What the exercise asks
Using the data below, print exactly the line with "ring pip: (104, 122)", the line with "index tip: (190, 162)", and every line between them, but none of the pictures.

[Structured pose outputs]
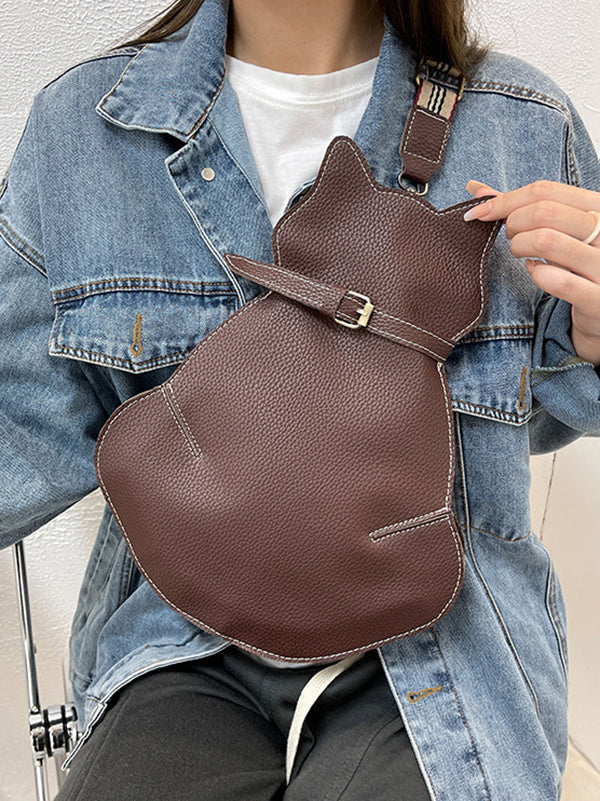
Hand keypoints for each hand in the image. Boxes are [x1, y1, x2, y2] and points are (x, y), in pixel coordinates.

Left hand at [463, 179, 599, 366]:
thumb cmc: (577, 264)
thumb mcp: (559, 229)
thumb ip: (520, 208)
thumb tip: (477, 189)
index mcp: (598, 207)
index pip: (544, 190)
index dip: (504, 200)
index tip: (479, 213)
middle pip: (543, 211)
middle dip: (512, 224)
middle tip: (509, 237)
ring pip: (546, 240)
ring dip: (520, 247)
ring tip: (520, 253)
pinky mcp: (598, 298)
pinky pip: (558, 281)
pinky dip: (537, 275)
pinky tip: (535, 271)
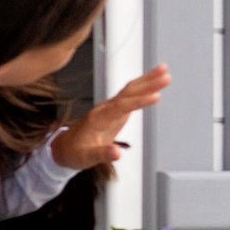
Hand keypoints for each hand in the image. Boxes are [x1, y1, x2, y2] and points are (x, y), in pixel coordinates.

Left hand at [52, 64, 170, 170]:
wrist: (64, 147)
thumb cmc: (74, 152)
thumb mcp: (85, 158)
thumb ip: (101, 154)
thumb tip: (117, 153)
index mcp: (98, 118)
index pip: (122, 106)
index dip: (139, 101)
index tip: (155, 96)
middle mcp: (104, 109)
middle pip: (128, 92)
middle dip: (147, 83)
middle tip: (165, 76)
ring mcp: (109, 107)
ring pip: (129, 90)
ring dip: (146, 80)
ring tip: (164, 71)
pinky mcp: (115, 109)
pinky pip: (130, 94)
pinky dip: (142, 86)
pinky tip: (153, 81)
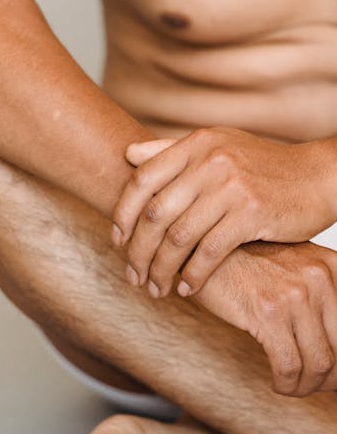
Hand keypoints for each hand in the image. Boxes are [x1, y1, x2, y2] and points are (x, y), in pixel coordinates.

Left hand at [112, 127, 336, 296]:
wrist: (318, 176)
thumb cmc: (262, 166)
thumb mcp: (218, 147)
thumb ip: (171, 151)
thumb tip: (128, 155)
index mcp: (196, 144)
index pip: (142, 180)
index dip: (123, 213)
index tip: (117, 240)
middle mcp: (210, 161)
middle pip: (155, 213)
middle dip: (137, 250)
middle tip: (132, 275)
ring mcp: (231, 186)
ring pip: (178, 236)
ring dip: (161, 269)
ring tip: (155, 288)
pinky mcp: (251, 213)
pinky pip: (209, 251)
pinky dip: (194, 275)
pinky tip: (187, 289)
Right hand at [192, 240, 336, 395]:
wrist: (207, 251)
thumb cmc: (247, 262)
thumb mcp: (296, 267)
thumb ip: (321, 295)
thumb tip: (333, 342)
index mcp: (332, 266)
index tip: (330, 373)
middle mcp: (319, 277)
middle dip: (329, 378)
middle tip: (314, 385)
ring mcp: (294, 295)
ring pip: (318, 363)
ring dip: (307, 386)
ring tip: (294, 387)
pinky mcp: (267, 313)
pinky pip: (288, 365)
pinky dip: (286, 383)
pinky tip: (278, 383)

...

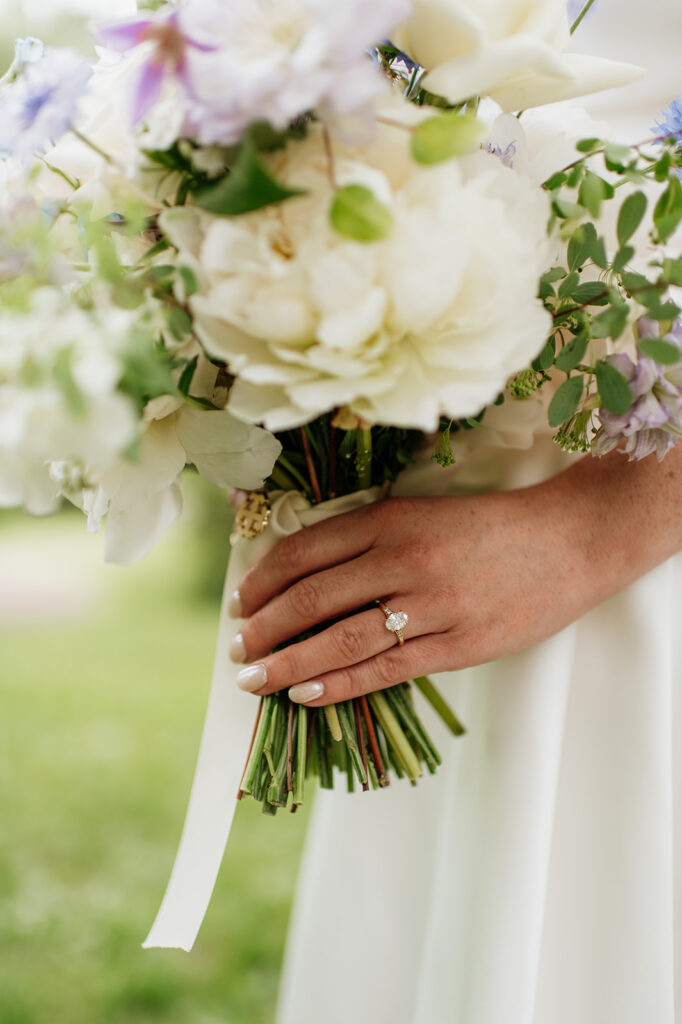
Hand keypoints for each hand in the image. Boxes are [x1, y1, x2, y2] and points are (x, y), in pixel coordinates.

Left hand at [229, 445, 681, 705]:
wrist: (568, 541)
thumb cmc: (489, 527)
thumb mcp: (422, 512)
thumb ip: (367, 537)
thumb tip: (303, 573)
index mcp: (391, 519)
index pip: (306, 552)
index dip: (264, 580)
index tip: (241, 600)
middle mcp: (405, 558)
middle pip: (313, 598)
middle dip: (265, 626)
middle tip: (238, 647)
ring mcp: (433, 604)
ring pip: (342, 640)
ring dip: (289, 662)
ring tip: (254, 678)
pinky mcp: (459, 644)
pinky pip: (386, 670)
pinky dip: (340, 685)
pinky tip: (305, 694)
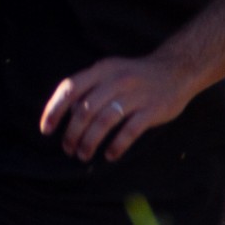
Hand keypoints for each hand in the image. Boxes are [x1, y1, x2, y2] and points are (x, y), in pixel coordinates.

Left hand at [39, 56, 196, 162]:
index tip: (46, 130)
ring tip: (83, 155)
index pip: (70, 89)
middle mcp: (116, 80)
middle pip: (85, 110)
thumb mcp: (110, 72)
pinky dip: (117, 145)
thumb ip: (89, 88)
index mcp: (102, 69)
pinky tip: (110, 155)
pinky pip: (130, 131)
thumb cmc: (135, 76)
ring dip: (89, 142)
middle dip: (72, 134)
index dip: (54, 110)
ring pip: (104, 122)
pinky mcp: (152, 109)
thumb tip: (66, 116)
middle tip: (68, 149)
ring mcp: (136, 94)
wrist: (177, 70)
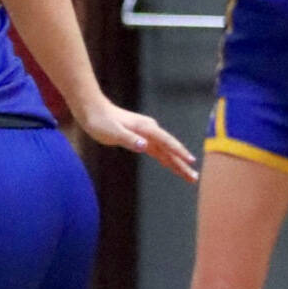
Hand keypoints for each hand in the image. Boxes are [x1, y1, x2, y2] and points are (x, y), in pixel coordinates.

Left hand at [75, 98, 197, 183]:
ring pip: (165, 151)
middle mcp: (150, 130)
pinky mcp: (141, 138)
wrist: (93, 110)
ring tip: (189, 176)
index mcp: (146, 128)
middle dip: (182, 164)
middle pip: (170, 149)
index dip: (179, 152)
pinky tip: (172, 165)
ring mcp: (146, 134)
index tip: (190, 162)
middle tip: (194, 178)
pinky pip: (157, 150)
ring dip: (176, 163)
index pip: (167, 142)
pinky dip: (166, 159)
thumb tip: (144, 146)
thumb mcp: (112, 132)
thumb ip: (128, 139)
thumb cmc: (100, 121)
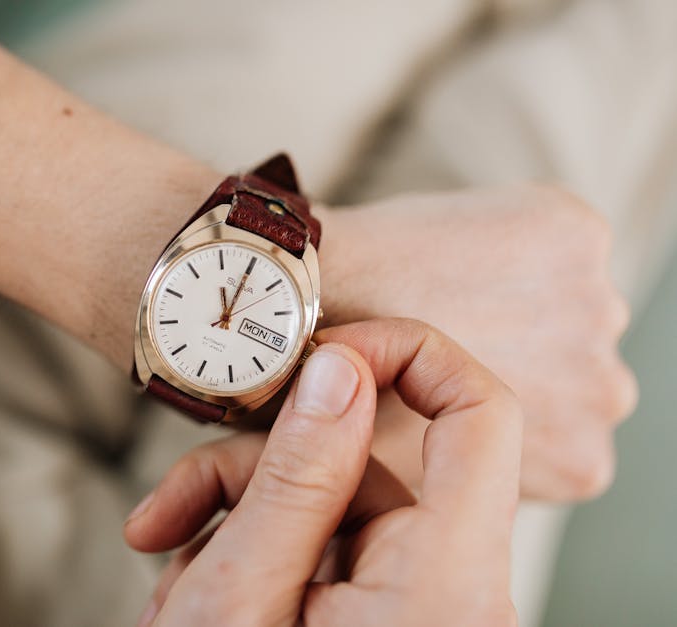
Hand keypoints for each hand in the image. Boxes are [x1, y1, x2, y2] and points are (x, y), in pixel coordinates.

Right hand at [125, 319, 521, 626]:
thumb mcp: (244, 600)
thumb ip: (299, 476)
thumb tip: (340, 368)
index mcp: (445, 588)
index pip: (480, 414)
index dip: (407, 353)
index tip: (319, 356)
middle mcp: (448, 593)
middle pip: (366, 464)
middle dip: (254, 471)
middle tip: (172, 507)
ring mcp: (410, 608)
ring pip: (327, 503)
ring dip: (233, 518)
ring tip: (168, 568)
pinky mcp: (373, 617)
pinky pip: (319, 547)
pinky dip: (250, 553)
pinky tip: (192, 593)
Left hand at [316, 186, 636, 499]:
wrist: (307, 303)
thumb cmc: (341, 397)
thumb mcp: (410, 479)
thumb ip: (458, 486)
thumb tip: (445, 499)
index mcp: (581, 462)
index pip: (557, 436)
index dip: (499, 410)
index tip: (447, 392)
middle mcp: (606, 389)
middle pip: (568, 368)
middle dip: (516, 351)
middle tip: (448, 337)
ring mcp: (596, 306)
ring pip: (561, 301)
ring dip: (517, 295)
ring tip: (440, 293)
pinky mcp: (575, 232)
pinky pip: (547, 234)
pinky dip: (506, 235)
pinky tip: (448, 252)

Answer below
ring pip: (104, 122)
pinky mcp: (152, 109)
thumb tip: (66, 116)
middle tip: (68, 149)
ring mcp: (136, 94)
wrist: (177, 70)
Hand keypoints for each hand in the image. Boxes are [x1, y1, x2, y2] and points are (x, y), in pixel coordinates.

Left hand at [75, 98, 197, 183]:
ring pip: (165, 151)
middle mcp: (150, 130)
pinky mcp: (141, 138)
wrist: (93, 110)
ring tip: (189, 176)
index mcp: (146, 128)
middle dip: (182, 164)
middle pip: (170, 149)
index dip: (179, 152)
pinky tip: (172, 165)
ring mcp: (146, 134)
index tip: (190, 162)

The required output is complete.